Was it a good decision?
The main drivers for managing COVID-19 risks in Arizona schools are the mitigation measures that are in place to prevent the spread of the disease in schools. The other important factor is the level of community spread within the district. Both are important factors for school governing boards to use as they make these important decisions.
Earlier this week the ADHS quietly changed the criteria that they recommend school districts use to make decisions about whether to use in-person, hybrid or virtual instruction. Arizona uses three different metrics for the benchmarks: percent positivity, cases per 100,000 and something called COVID-like illnesses reported by hospitals.
The first 2 metrics are solid benchmarks. Both percent positivity and cases per 100,000 are routinely reported across the public health system now- and both rely on firm diagnoses. Covid-like illness, on the other hand, is voluntarily and sporadically reported and largely subjective.
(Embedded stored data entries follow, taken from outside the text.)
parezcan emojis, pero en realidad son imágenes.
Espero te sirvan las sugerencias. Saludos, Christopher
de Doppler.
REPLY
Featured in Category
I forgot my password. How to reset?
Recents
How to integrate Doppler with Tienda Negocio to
It comes through a voluntary system called “Biosense”.
The guidance that was established a few months ago stated that “Schools should start preparing for virtual learning when one or more of the benchmarks are in the substantial spread category”. Under the guidance established this week, the Department now says that “district leaders to move from hybrid to virtual learning if all three benchmarks move to substantial for two weeks”.
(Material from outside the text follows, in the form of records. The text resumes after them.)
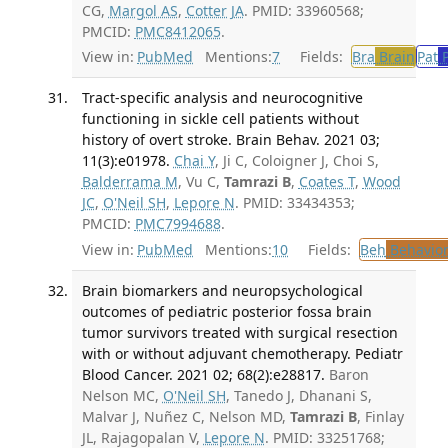
CG,
Margol AS
,
Cotter JA
. PMID: 33960568;
PMCID:
PMC8412065
.
View in:
PubMed
Mentions:
7
Fields:
Bra
Brain
Pat
P
Tract-specific analysis and neurocognitive
functioning in sickle cell patients without
history of overt stroke. Brain Behav. 2021 03;
11(3):e01978.
Chai Y
, Ji C, Coloigner J, Choi S,
Balderrama M
, Vu C,
Tamrazi B
,
Coates T
,
Wood
JC
,
O'Neil SH
,
Lepore N
. PMID: 33434353;
PMCID:
PMC7994688
.
View in:
PubMed
Mentions:
10
Fields:
Beh
Behavior
Brain biomarkers and neuropsychological
outcomes of pediatric posterior fossa brain
tumor survivors treated with surgical resection
with or without adjuvant chemotherapy. Pediatr
Blood Cancer. 2021 02; 68(2):e28817.
Baron
Nelson MC,
O'Neil SH
, Tanedo J, Dhanani S,
Malvar J, Nuñez C, Nelson MD,
Tamrazi B
, Finlay
JL, Rajagopalan V,
Lepore N
. PMID: 33251768;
The problem with that change from my perspective is that it puts decision-making emphasis on all three indicators even though only 2 of the indicators are solid ones (case rates and percent positivity). Covid-like illness is only a syndromic surveillance indicator that is subjective and sporadically reported. Putting Covid-like illness on par with the others and stating that all 3 indicators need to be in the ‘substantial’ range before going to virtual instruction puts more emphasis than is reasonable for that indicator.
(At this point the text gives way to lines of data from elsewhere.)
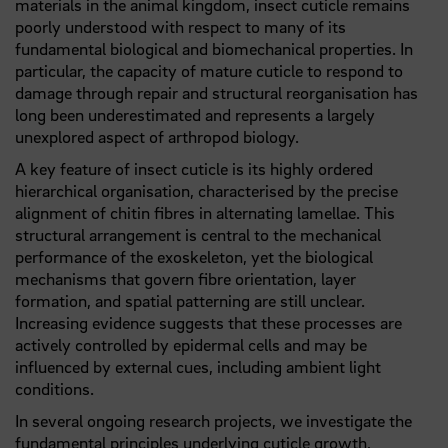
materials in the animal kingdom, insect cuticle remains
poorly understood with respect to many of its
fundamental biological and biomechanical properties. In
particular, the capacity of mature cuticle to respond to
damage through repair and structural reorganisation has
long been underestimated and represents a largely
unexplored aspect of arthropod biology.
A key feature of insect cuticle is its highly ordered
hierarchical organisation, characterised by the precise
alignment of chitin fibres in alternating lamellae. This
structural arrangement is central to the mechanical
performance of the exoskeleton, yet the biological
mechanisms that govern fibre orientation, layer
formation, and spatial patterning are still unclear.
Increasing evidence suggests that these processes are
actively controlled by epidermal cells and may be
influenced by external cues, including ambient light
conditions.
In several ongoing research projects, we investigate the
fundamental principles underlying cuticle growth,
Members of school governing boards may not understand that the Covid-like illness is a flimsy metric and may very well make decisions based on the assumption that it is a good indicator of community spread. It is not.
Take Graham County as an example right now. Both their cases per 100,000 and percent positivity are well within the substantial range and have been for 2 weeks… yet Covid-like illness is firmly in the ‘good’ range. This new guidance could give the impression to Graham County governing board officials that their decision to keep in-person rests on good evidence (the fact that Covid-like illness is still in the ‘good’ range) when in fact that indicator is unreliable.
Perhaps the decision to keep the guidance developed this week will be reviewed after additional scrutiny.